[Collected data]
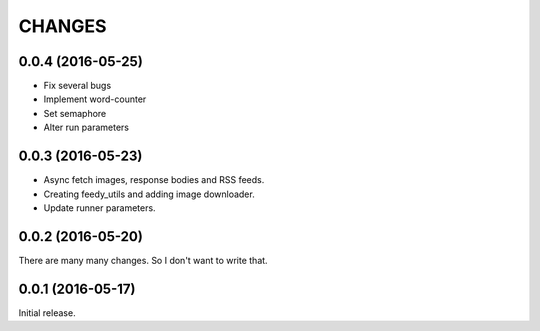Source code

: CHANGES
=======

0.0.4 (2016-05-25)
------------------

- Fix several bugs
- Implement word-counter
- Set semaphore
- Alter run parameters

0.0.3 (2016-05-23)
------------------

- Async fetch images, response bodies and RSS feeds.
- Creating feedy_utils and adding image downloader.
- Update runner parameters.


0.0.2 (2016-05-20)
------------------

There are many many changes. So I don't want to write that.

0.0.1 (2016-05-17)
------------------

Initial release.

What you should do — Answer with the exact lines running from the one that contains "0.0.2 (2016-05-20)" through the last line of the data. Include no other line.

Written response —
0.0.2 (2016-05-20)
------------------

There are many many changes. So I don't want to write that.

0.0.1 (2016-05-17)
------------------

Initial release.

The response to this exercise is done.